I don't have a lot of good news about GOLD and SILVER for y'all, but I do have some richly exciting suspicions.

The GOLD PRICE rose $2.00 by the time Comex closed, to $1,454.90. High struck at $1,462, low at $1,450.95. This is not strong at all, but it's not a breakdown, either. Two things can happen from here: gold can rise, or gold can fall.

Wait, wait, that's not as dumb as it sounds. Gold's behavior could be consistent with two opposite outcomes. First, the 5 day chart might be showing us a completed A-B-C correction, with the low yesterday at $1,444. Arguing for that is the uptrend in place (higher highs and lower lows) since Tuesday's low. The rise we saw from yesterday's low to today's high could be the first leg up of a renewed rally. Exciting suspicion, but I have yet another. First, tho, the "Gold can fall" outlook. Gold failed to meet, let alone better, this week's high, so Monday's key reversal has still capped the market and will force it further down.

If gold trades below $1,450 tomorrow, it will likely signify lower prices coming. Trading above $1,465 makes higher prices and a renewed rally more likely.

The SILVER PRICE offers more exciting suspicions still. As with gold, the 5day chart shows an embryonic uptrend from Tuesday's low. It may have completed a correction. More than that, silver closed up 17.7c (no big deal) at 4023.5cd, yet in the aftermarket has traded up nearly 40c to 4062c. And that trading from yesterday's low looks like a rallying move.

Yet these remain only exciting suspicions, o'ershadowed by that gold's Monday key reversal, and silver's failure to rise today above yesterday's high.

Silver must hold 3960c or tumble quickly earthward. Overhead, clearing 4080c and trading on up would signal the correction is very small and the rally is resuming.

On this day in 1742 Georg Fredric Handel's Messiah was performed for the first time in Dublin. The fellow who wrote the libretto, whose name nobody remembers, wrote to a friend saying that his libretto was magnificent but he wasn't so sure about Handel's music. He might have spoken a bit prematurely.

Argentum et aurum comparenda sunt -- -- Gold and silver must be bought.

- Franklin Sanders, The Moneychanger
The-MoneyChanger.com

© 2011, The Moneychanger. May not be republished in any form, including electronically, without our express permission.

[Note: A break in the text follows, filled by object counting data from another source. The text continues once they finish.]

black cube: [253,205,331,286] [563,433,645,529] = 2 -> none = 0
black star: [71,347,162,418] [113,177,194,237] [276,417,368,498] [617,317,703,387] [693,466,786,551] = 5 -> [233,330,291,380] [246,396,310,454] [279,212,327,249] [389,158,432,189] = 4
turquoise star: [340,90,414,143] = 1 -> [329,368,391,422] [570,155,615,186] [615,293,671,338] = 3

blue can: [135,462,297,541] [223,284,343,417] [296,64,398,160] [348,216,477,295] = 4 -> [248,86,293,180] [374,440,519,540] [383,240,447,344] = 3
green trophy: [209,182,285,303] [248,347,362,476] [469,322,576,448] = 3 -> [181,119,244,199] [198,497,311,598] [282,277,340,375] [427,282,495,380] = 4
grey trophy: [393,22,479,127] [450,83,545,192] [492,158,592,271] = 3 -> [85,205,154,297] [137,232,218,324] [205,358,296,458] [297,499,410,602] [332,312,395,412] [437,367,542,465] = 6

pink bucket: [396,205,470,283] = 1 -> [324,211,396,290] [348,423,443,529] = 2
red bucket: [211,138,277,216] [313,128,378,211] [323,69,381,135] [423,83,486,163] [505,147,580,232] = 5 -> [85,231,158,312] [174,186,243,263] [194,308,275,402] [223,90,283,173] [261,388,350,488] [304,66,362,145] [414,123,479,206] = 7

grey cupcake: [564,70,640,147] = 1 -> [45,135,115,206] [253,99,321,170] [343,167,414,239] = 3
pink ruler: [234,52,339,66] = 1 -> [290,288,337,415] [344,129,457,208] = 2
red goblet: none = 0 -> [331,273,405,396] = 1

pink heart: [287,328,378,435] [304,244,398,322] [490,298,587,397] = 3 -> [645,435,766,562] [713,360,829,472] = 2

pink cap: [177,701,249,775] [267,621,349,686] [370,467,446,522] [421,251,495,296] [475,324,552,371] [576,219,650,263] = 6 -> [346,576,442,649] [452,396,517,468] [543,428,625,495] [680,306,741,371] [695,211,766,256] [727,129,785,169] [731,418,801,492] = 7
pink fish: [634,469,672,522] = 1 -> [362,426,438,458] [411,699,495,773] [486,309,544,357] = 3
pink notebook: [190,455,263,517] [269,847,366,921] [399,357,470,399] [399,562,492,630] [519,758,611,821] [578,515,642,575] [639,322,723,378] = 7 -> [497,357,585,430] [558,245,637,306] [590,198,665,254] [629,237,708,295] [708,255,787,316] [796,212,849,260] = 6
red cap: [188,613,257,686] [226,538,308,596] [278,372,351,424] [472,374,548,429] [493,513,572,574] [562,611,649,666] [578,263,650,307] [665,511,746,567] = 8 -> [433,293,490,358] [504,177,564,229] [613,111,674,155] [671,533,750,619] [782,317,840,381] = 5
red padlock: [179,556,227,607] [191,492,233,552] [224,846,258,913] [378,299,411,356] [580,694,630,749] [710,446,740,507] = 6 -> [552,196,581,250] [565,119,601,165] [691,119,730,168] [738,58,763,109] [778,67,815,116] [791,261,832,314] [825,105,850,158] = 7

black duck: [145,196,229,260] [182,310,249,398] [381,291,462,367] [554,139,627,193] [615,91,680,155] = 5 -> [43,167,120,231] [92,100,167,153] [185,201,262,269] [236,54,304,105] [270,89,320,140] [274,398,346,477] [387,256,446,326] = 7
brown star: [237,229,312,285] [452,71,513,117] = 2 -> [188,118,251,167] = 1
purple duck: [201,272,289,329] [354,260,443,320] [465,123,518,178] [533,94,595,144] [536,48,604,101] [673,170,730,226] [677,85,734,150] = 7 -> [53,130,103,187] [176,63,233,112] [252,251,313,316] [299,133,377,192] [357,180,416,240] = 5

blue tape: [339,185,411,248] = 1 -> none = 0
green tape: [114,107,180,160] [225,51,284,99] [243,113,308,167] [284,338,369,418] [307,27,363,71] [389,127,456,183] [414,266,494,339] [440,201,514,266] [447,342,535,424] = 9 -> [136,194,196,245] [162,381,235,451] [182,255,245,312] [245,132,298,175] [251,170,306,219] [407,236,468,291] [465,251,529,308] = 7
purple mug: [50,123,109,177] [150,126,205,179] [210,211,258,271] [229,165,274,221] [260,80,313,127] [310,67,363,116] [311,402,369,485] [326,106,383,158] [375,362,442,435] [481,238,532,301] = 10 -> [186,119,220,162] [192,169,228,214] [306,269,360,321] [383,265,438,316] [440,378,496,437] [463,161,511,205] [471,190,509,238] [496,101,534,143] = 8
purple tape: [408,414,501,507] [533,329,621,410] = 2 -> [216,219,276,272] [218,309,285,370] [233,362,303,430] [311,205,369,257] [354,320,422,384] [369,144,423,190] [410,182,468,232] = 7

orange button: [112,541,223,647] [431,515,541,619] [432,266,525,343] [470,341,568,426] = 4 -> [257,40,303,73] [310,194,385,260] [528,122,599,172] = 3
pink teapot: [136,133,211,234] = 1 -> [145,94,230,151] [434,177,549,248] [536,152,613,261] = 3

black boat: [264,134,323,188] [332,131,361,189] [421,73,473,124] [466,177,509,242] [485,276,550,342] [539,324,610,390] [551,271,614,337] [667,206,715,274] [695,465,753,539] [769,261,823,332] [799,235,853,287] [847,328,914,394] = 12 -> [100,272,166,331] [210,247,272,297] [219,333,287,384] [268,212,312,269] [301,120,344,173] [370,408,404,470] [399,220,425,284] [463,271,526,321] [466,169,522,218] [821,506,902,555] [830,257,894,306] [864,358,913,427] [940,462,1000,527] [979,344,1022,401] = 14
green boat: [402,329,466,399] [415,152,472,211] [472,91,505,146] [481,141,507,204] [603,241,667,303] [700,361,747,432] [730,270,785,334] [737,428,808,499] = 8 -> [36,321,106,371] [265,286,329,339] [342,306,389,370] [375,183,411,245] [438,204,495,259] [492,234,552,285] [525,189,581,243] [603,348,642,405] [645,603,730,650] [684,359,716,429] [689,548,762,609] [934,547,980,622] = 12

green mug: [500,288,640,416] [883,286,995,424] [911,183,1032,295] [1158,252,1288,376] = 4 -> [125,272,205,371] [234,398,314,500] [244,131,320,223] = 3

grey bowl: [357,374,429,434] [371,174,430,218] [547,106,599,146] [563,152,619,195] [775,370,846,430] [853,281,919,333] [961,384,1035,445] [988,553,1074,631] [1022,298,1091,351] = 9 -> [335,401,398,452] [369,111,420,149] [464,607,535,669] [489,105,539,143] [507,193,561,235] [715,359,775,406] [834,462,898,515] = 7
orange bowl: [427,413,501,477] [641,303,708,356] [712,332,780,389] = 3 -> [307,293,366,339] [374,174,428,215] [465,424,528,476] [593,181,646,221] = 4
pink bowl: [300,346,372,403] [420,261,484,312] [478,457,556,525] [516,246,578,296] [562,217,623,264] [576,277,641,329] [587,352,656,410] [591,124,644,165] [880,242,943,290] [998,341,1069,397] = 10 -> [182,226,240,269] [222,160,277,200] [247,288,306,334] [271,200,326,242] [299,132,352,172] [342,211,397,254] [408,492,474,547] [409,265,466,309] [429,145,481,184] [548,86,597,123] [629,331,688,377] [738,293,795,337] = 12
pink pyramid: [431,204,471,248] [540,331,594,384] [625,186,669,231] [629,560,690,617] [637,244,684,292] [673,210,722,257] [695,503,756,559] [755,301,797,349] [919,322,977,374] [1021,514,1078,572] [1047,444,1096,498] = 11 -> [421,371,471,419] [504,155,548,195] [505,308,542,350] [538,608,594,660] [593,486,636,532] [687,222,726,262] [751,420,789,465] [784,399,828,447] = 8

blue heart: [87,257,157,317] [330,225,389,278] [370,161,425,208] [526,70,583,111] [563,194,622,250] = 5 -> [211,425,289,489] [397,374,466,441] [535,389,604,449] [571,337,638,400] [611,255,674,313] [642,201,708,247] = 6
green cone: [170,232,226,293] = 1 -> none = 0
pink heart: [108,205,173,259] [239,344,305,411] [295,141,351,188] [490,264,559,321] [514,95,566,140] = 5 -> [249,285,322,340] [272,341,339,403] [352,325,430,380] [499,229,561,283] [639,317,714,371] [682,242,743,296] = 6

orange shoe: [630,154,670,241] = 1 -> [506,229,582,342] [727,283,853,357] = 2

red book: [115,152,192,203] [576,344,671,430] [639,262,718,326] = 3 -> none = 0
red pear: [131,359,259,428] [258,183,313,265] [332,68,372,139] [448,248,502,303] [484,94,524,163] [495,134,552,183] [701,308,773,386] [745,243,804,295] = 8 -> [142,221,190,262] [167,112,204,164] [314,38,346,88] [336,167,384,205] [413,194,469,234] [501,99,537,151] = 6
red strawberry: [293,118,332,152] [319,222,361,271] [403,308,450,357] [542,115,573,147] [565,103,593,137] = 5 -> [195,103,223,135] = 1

To avoid confusion, please remember that the comments above have a very short time horizon. Always invest with the primary trend. Gold's primary trend is up, targeting at least $3,130.00; silver's primary is up targeting 16:1 gold/silver ratio or $195.66; stocks' primary trend is down, targeting Dow under 2,900 and worth only one ounce of gold; US$ or US$-denominated assets, primary trend down; real estate in a bubble, primary trend way down. Whenever I write "Stay out of stocks" readers inevitably ask, "Do you mean precious metals mining stocks, too?" No, I don't.